Hey all. Longtime lurker, first time poster. I am a senior undergraduate student and am the Technical Director for my College's main stage production of Harold Pinter's "Old Times" this fall, and our scenic designer has specified projections for the upstage center window unit. 

We would like to rear-project images of the British Coastline or floating clouds in the windows (the upstage part of the window unit will have a projection screen built in). The wall unit the window will be inset into is approximately 30ft wide and 12ft tall. The window is compromised of three individual windows each measuring 6ft wide and 9ft tall (for a combined width of 18ft wide and 9ft tall). The window unit is centered horizontally on the wall while vertically they start at the ground and go up to the 9ft mark.

Now, the designer has said the size of the window-units and the wall unit can be altered if needed and that the projection is the important aspect of the design - the dimensions she chose were for aesthetic taste only. My thought, and the thought of the Lighting Designer (who will be choosing the projections), is that we can use the wall itself as "shutters" for keeping the image only within the windows themselves.

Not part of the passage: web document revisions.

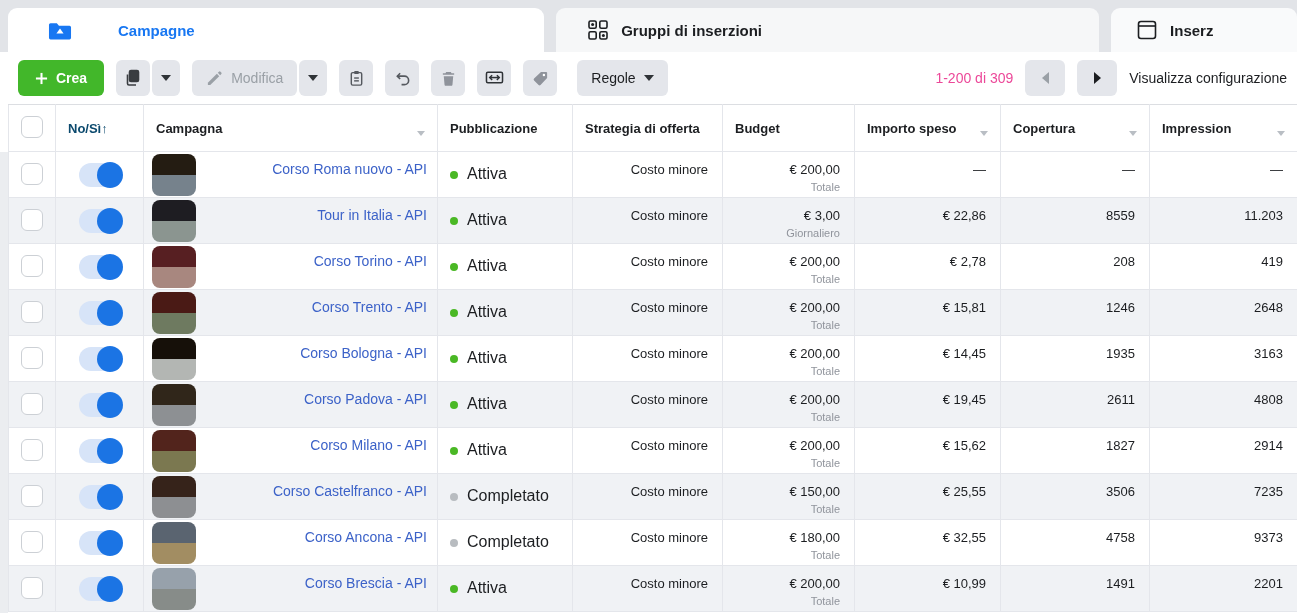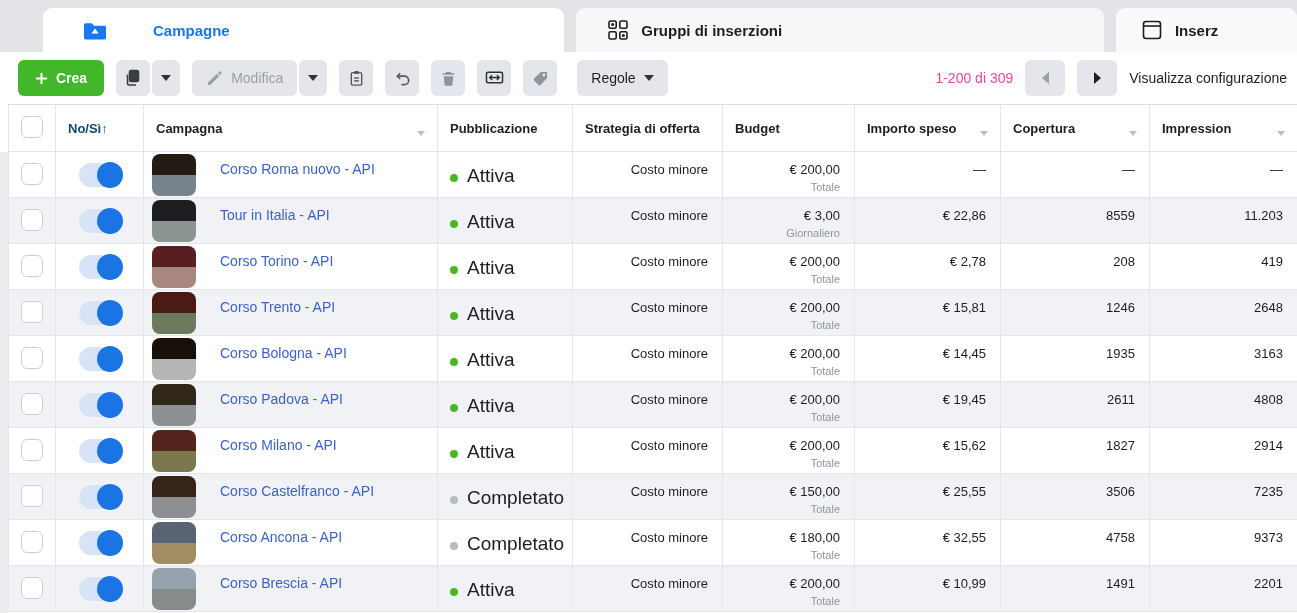--- a/index.html
+++ b/index.html
@@ -3,21 +3,21 @@
 <meta charset="utf-8">
 <style>
   * { box-sizing: border-box; margin: 0; padding: 0; }
   html,body { width:1297px; height:613px; overflow:hidden; }
   body {
     font-family: "Liberation Sans", "DejaVu Sans", sans-serif;
     background:#fff; color:#1c1e21; position:relative;
   }
 
   
-  .tabstrip { height:52px; background:#e2e4e8; display:flex; align-items:flex-end; padding-left:43px; gap:12px; }
+  .tabstrip { height:52px; background:#e2e4e8; display:flex; align-items:flex-end; padding-left:8px; gap:12px; }
   .tab { height:44px; border-radius:9px 9px 0 0; display:flex; align-items:center; font-size:15px; font-weight:bold; }
   .tab-campaigns { width:580px; background:#fff; padding-left:40px; color:#1877f2; }
   .tab-campaigns .tab-icon { margin-right:46px; }
   .tab-adsets { width:588px; background:#f6f7f8; padding-left:32px; color:#1c1e21; }
   .tab-adsets .tab-icon { margin-right:13px; }
   .tab-ads { width:200px; background:#f9fafb; padding-left:26px; color:#1c1e21;margin-top:40px; }
   .tab-ads .tab-icon { margin-right:13px; }
   .tab-icon { display:inline-flex; }
 
   
@@ -51,27 +51,27 @@
 
   .checkbox { width:22px; height:22px; border:1.5px solid #ccd0d5; border-radius:6px; background:#fff; display:inline-block; cursor:pointer; }
   .c-check { text-align:center; padding-top:11px; }
   thead .c-check { padding-top:0; text-align:center; }
 
   .c-toggle { text-align:center; padding-top:11px; }
   .toggle { width:42px; height:24px; border-radius:13px; background:#d7e4f8; position:relative; display:inline-block; cursor:pointer; }
   .toggle .knob { position:absolute; right:-2px; top:-1px; width:26px; height:26px; border-radius:50%; background:#1b74e4; }
 
   .c-name { padding:2px 10px 0 8px; }
-  .namewrap { display:flex; align-items:flex-start; gap:24px; }
+  .namewrap { display:flex; align-items:flex-start; gap:24px;justify-content:space-between; }
   .thumb { width:44px; height:42px; border-radius:8px; overflow:hidden; flex:0 0 44px; display:flex; flex-direction:column; }
   .thumb span { display:block; width:100%; height:50%; }
   .cname { font-size:14px; color:#3c62c8; text-decoration:none; padding-top:7px; display:inline-block; cursor:pointer;
            white-space:nowrap; overflow:hidden; text-overflow:ellipsis; }
 
-  .c-status { padding:13px 12px 0 12px; font-size:19px; white-space:nowrap; }
+  .c-status { padding:13px 12px 0 12px; font-size:16px; white-space:nowrap; }
   .dot { width:8px; height:8px; border-radius:50%; display:inline-block; margin-right:9px; }
   .dot.active { background:#4ab825; }
   .dot.completed { background:#b8bcc0; }
 
   .num { text-align:right; padding:10px 14px 0 8px; font-size:13px; }
   .num .sub { font-size:11px; color:#90949c; margin-top:4px; }
   .c-strategy { color:#1c1e21; }
 </style>
 </head>
 <body>

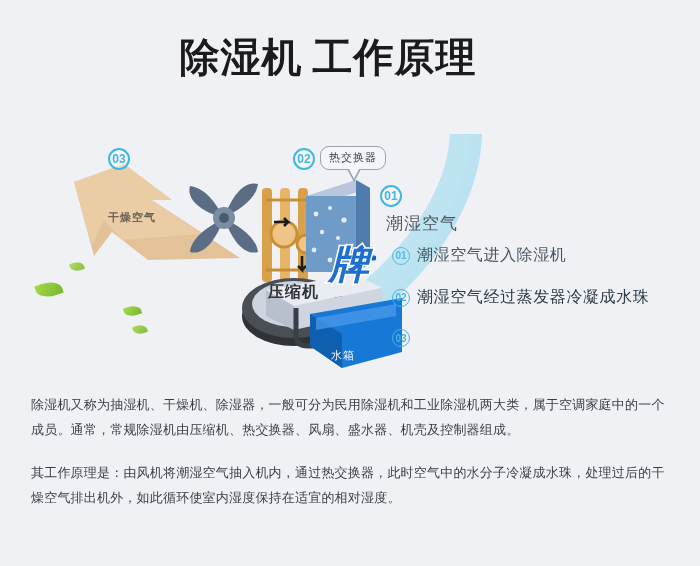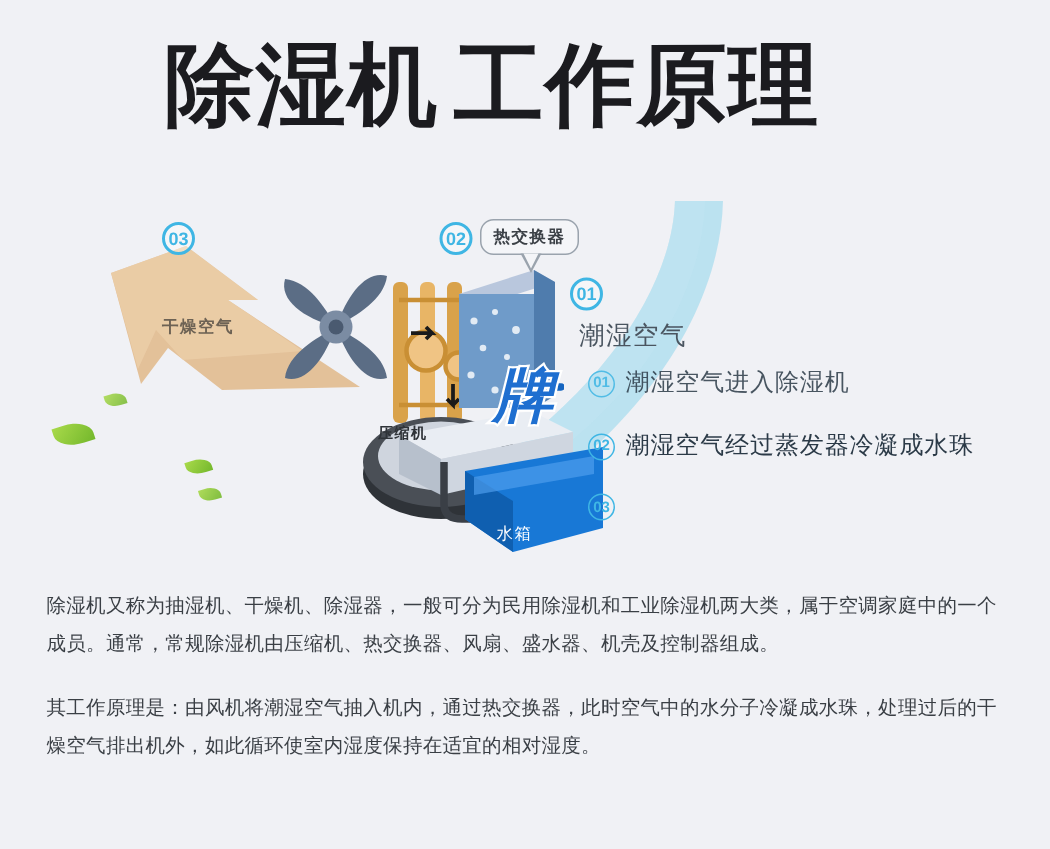--- a/index.html
+++ b/index.html
@@ -9,21 +9,21 @@
     font-family:"Liberation Sans","DejaVu Sans",sans-serif;
     overflow:hidden;
     position:relative;
   }
   .page{position:relative;width:700px;height:566px;}
 
   
   .title{
     position:absolute;left:0;top:26px;width:656px;
     text-align:center;
-    font-size:60px;line-height:62px;
+    font-size:40px;line-height:62px;
     font-weight:bold;
     color:#1b1b1f;
     letter-spacing:1px;
     white-space:nowrap;
   }
   .title .t-a{font-weight:bold;}
   .title .t-b{font-weight:bold;margin-left:10px;}
 
   
   .stage{position:absolute;left:0;top:110px;width:700px;height:290px;}
@@ -71,21 +71,21 @@
   .badge.b03{left:108px;top:38px;}
   .badge.b02{left:293px;top:38px;}
   .badge.b01{left:380px;top:75px;}
 
   
   .callout{
     position:absolute;left:320px;top:36px;
     padding:3px 8px 4px;
     border:1.5px solid #9aa3ad;border-radius:9px;
     background:#f4f5f8;
-    font-size:11px;color:#3c4147;font-weight:bold;
+    font-size:11px;color:#3c4147;font-weight:normal;
     letter-spacing:1px;white-space:nowrap;
   }
   .callout:after{
     content:"";position:absolute;left:26px;bottom:-13px;
     width:0;height:0;
     border-left:7px solid transparent;border-right:7px solid transparent;
     border-top:13px solid #9aa3ad;
   }
   .callout:before{
     content:"";position:absolute;left:27.5px;bottom:-10px;z-index:1;
@@ -109,22 +109,22 @@
 
   
   .evap{position:absolute;left:300px;top:64px;width:76px;height:112px;}
   .evap svg{display:block;}
 
   
   .body-unit{position:absolute;left:236px;top:150px;width:170px;height:110px;}
   .body-unit svg{display:block;}
 
   .lbl-comp{
-    position:absolute;left:252px;top:172px;
-    font-size:10px;font-weight:bold;color:#2f3338;letter-spacing:1px;
+    position:absolute;left:268px;top:172px;
+    font-size:16px;font-weight:bold;color:#2f3338;letter-spacing:1px;
   }
   .lbl-tank{
     position:absolute;left:331px;top:238px;
     font-size:11px;font-weight:normal;color:#ffffff;letter-spacing:1px;
   }
 
   
   .legend{position:absolute;left:392px;top:245px;width:300px;}
   .legend-row{display:flex;align-items:center;margin-bottom:21px;}
   .legend-row .lnum{

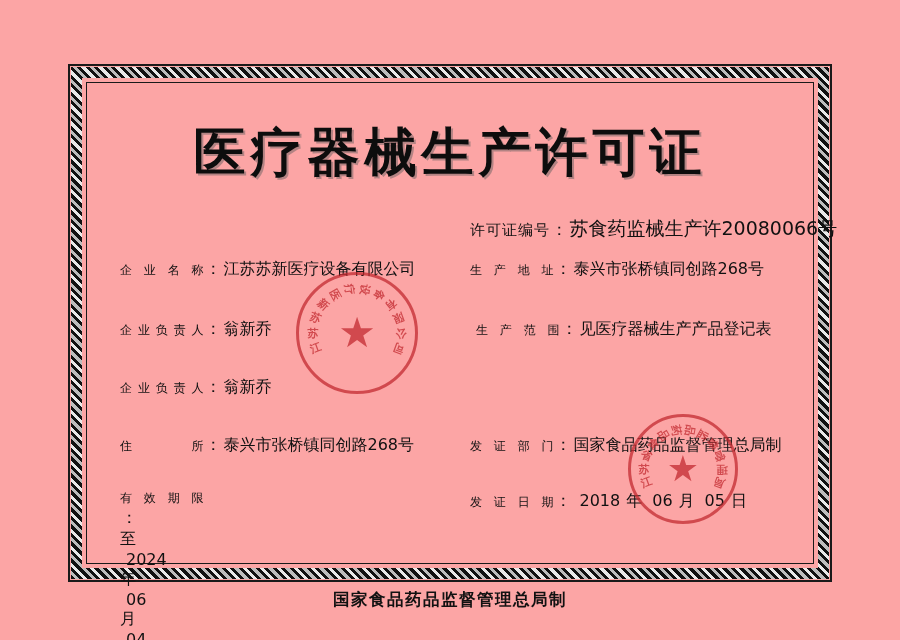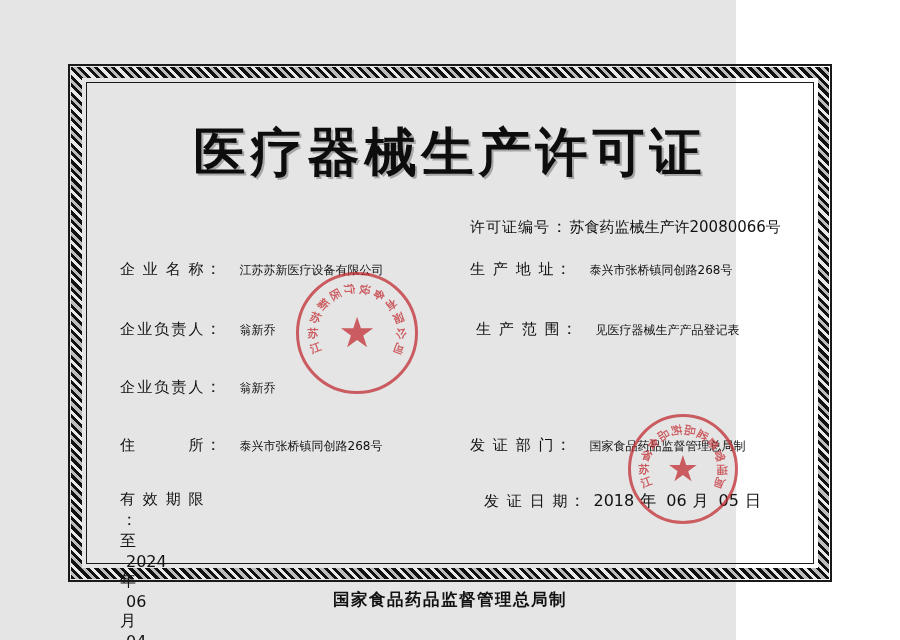--- a/index.html
+++ b/index.html
@@ -9,23 +9,23 @@
   }
   body {
     width: 900px;
     height: 640px;
     font-family: "DejaVu Sans", "Liberation Sans", sans-serif;
     overflow: hidden;
   }
 
   .certificate {
     position: relative;
-    width: 736px;
+    width: 900px;
     height: 640px;
-    background: #e5e5e5;
+    background: #fca5a5;
   }
 
   
   .frame-outer {
     position: absolute;
     left: 68px;
     top: 64px;
     width: 764px;
     height: 518px;
     border: 2px solid #1a1a1a;
@@ -76,69 +76,69 @@
   .cert-no {
     position: absolute;
     left: 470px;
     top: 216px;
     width: 330px;
     font-size: 15px;
     color: #111;
     white-space: nowrap;
   }
   .cert-no .lbl { letter-spacing: 1px; text-align: right; }
-  .cert-no .val { font-size: 15px; }
+  .cert-no .val { font-size: 19px; }
 
   
   .fields {
     position: absolute;
     left: 120px;
     top: 250px;
     width: 680px;
     height: 270px;
   }
 
   .row {
     position: absolute;
     display: flex;
     align-items: baseline;
     white-space: nowrap;
   }
   .label {
-    font-size: 15px;
+    font-size: 12px;
     color: #111;
     letter-spacing: 0.5px;
   }
   .label.spread {
     display: inline-block;
     width: 84px;
     text-align: justify;
     text-align-last: justify;
   }
   .colon { font-size: 16.5px; color: #111; padding: 0 2px 0 1px; }
   .value {
-    font-size: 12px;
+    font-size: 16px;
     color: #111;
-    margin-left: 16px;
+    margin-left: 0;
   }
 
   
   .r-company   { left: 0px;   top: 8px; }
   .r-legal     { left: 0px;   top: 68px; }
   .r-manager   { left: 0px;   top: 126px; }
   .r-address   { left: 0px;   top: 184px; }
 
   
   .r-prodsite  { left: 350px; top: 8px; }
   .r-scope     { left: 356px; top: 68px; }
   .r-issuer    { left: 350px; top: 184px; }
 
   
   .r-valid     { left: 0px;   top: 240px; flex-direction: column; }
-  .r-issuedate { left: 364px; top: 240px; justify-content: center; }
+  .r-issuedate { left: 350px; top: 240px; justify-content: center; }
   .date-num  { font-size: 16px; color: #111; padding: 0 6px; }
   .date-unit { font-size: 16px; color: #111; padding-right: 4px; }
   .zhi { font-size: 16px; color: #111; padding-right: 6px; }
 
   
   .seal {
     position: absolute;
     border-radius: 50%;
     border: 3px solid #c1272d;
     opacity: 0.72;

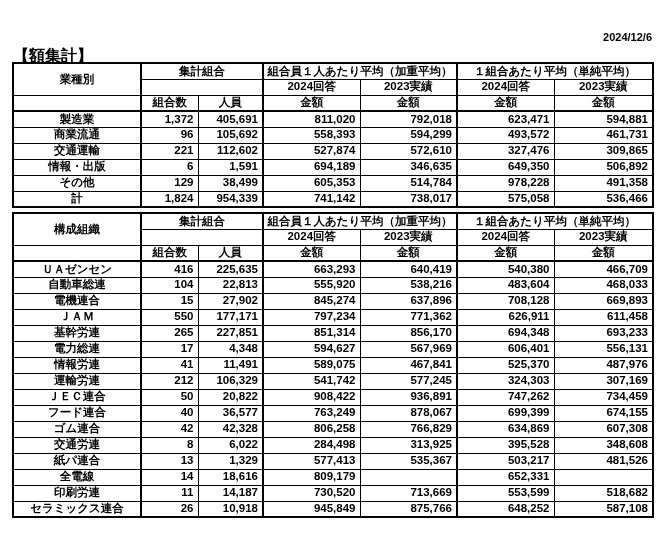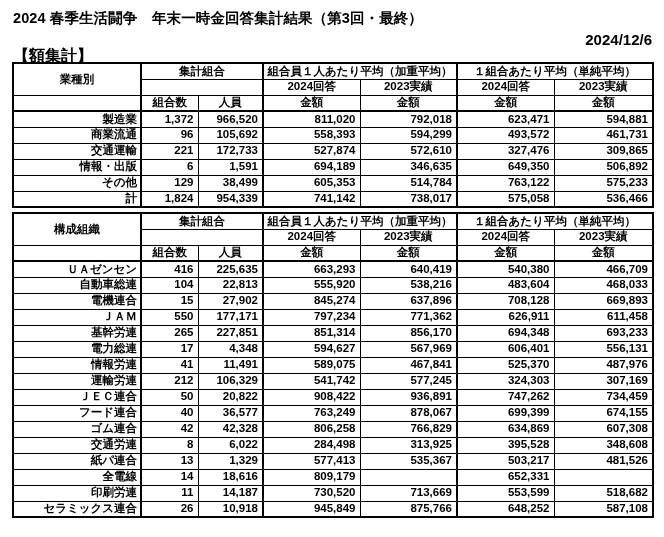--- a/index.html
+++ b/index.html
@@ -29,21 +29,21 @@
     top: 9px;
     font-size: 14.5px;
     font-weight: 700;
     letter-spacing: 0.1px;
     white-space: nowrap;
   }
   .doc-date {
     position: absolute;
     right: 12px;
     top: 31px;
-    font-size: 15px;
+    font-size: 11px;
     font-weight: 700;
     white-space: nowrap;
   }
   .section-label {
     position: absolute;
     left: 13px;
     top: 46px;
     font-size: 16px;
     font-weight: 700;
     white-space: nowrap;
@@ -69,21 +69,21 @@
     height: 16px;
     box-sizing: border-box;
     white-space: nowrap;
     overflow: hidden;
   }
   table.grid thead th {
     text-align: center;
     vertical-align: middle;
   }
   table.grid td.rowlabel {
-    text-align: right;
+    text-align: center;
   }
   table.grid td.num {
     text-align: right;
     padding-right: 4px;
   }
   table.grid .outer-l { border-left-width: 2px; }
   table.grid .outer-r { border-right-width: 2px; margin-top: 15px; }
   table.grid .grp-l   { border-left-width: 2px; }
   table.grid thead tr:first-child th { border-top-width: 2px; }
   table.grid thead tr:last-child th  { border-bottom-width: 2px; font-family: Liberation Mono, monospace; }
@@ -94,21 +94,20 @@
   col.c-unions { width: 57px; }
   col.c-members { width: 65px; }
   col.c-money { width: 97px; }
   col.c-money-last { width: 99px; }
 </style>
 </head>
 <body>
 
 <div class="page">
 
-  <div class="doc-title">2024 春季生活闘争　年末一時金回答集計結果（第3回・最終）</div>
   <div class="doc-date">2024/12/6</div>
   <div class="section-label">【額集計】</div>
 
   <div class="tbl-wrap" id="table-amount">
     <table class="grid">
       <colgroup>
         <col class="c-label">
           <col class="c-unions">
           <col class="c-members">
         <col class="c-money">
@@ -137,61 +136,61 @@
           <th class="grp-l">金額</th>
           <th>金額</th>
           <th class="grp-l">金額</th>
           <th class="outer-r">金額</th>
         </tr>
       </thead>
       <tbody id="amount-body">
           <tr>
             <td class="rowlabel outer-l">製造業</td>
             <td class="num grp-l">1,372</td>
-            <td class="num">966,520</td>
+            <td class="num">405,691</td>
             <td class="num grp-l">811,020</td>
             <td class="num">792,018</td>
             <td class="num grp-l">623,471</td>
             <td class="num outer-r">594,881</td>
           </tr>
           <tr>
             <td class="rowlabel outer-l">商業流通</td>
             <td class="num grp-l">96</td>
             <td class="num">105,692</td>
             <td class="num grp-l">558,393</td>
             <td class="num">594,299</td>
             <td class="num grp-l">493,572</td>
             <td class="num outer-r">461,731</td>
           </tr>
           <tr>
             <td class="rowlabel outer-l">交通運輸</td>
             <td class="num grp-l">221</td>
-            <td class="num">172,733</td>
+            <td class="num">112,602</td>
             <td class="num grp-l">527,874</td>
             <td class="num">572,610</td>
             <td class="num grp-l">327,476</td>
             <td class="num outer-r">309,865</td>
           </tr>
           <tr>
             <td class="rowlabel outer-l">情報・出版</td>
             <td class="num grp-l">6</td>
             <td class="num">1,591</td>
             <td class="num grp-l">694,189</td>
             <td class="num">346,635</td>
             <td class="num grp-l">649,350</td>
             <td class="num outer-r">506,892</td>
           </tr>
           <tr>
             <td class="rowlabel outer-l">その他</td>
             <td class="num grp-l">129</td>
             <td class="num">38,499</td>
             <td class="num grp-l">605,353</td>
             <td class="num">514,784</td>
-            <td class="num grp-l">763,122</td>
-            <td class="num outer-r">575,233</td>
+            <td class="num grp-l">978,228</td>
+            <td class="num outer-r">491,358</td>
           </tr>
           <tr>
             <td class="rowlabel outer-l">計</td>
             <td class="num grp-l">1,824</td>
             <td class="num">954,339</td>
             <td class="num grp-l">741,142</td>
             <td class="num">738,017</td>
             <td class="num grp-l">575,058</td>
             <td class="num outer-r">536,466</td>
           </tr>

By freeing ourselves from the restriction of matching the projection directly to the screen size, I feel we have more flexibility in what projector(s) we are able to use (as well as leaving the scenic designer's aesthetic dimensions intact).

Here's my problem: I can find plenty of information on creating rear projection screens - both on a budget and with proper material. What I'm having trouble with is finding information concerning projectors themselves. I guess I'm looking for recommendations on how to research projectors or some well-known names to look into.

Here's the tech specs/information I know at this point:
~Aspect Ratio of entire window unit: 2:1
~Aspect Ratio of a single window: 1:1.5
~Depth from lens to screen: Short. 10ft at most. (Set the projector facing upstage and use a mirror to reflect the beam back to the window units?)
~We have three PCs available to run projections. Alternatively the department also has a MacPro with a QLab license, though I we'd need to upgrade to ProVideo.
~Cost is a major consideration. The entire production budget is around $3,250USD or so.

Current Thoughts on Projection options:
~One projector for the entire wall.
~Three smaller projectors blended for each window (or possibly project different images on each window).
~One projector to cover as much of the window unit as possible and use a conventional lighting fixture to blend the edges (rotating gobo, color, or something along those lines...we're not sure on this one yet and also not sure if it would even turn out...if anyone has tried this, I would love to hear what your results were).

Thanks for your time and help. Let me know if I'm missing any information here...
~Aaron


----------



## seanandkate (Jul 22, 2011)

I've covered a 30' spread from about 12' back with a BenQ MX810, and it was bright enough to compete with stage lights. If you were concerned, you might step up to its brighter brother, the BenQ MX812. I would think that having only one projector might simplify your life.


----------



## BillESC (Jul 23, 2011)

The BenQ MX812ST will provide a 20' wide image at 12'. To cover your 18' requirement the projector will need 10.94"


----------



## seanandkate (Jul 23, 2011)

BillESC said:


> The BenQ MX812ST will provide a 20' wide image at 12'. To cover your 18' requirement the projector will need 10.94"


 
Sorry -- I was unclear. That was my horizontal distance from screen to projector. Bill's right, my actual THROW distance to the centre of the screen probably was closer to 18'.


----------



## ruinexplorer (Jul 27, 2011)

One of the best places to start your research on different projectors is Projector Central. There you can limit your search to specific criteria and then compare models.

Your budget may be your biggest limitation (since what you actually get for projection may be quite a small percentage of that budget). You may want to consider purchasing used as well.


----------



## doctrjohn (Jul 29, 2011)

Are you looking to purchase or rent a projector? If renting, I would suggest contacting your local rental house first to see what they have available; both for projectors and lenses. Once you know what your choices are you can figure out how to make it work. A knowledgeable rental house should also be able to offer some suggestions/input about how to get the best result from their gear.

Best,
John


----------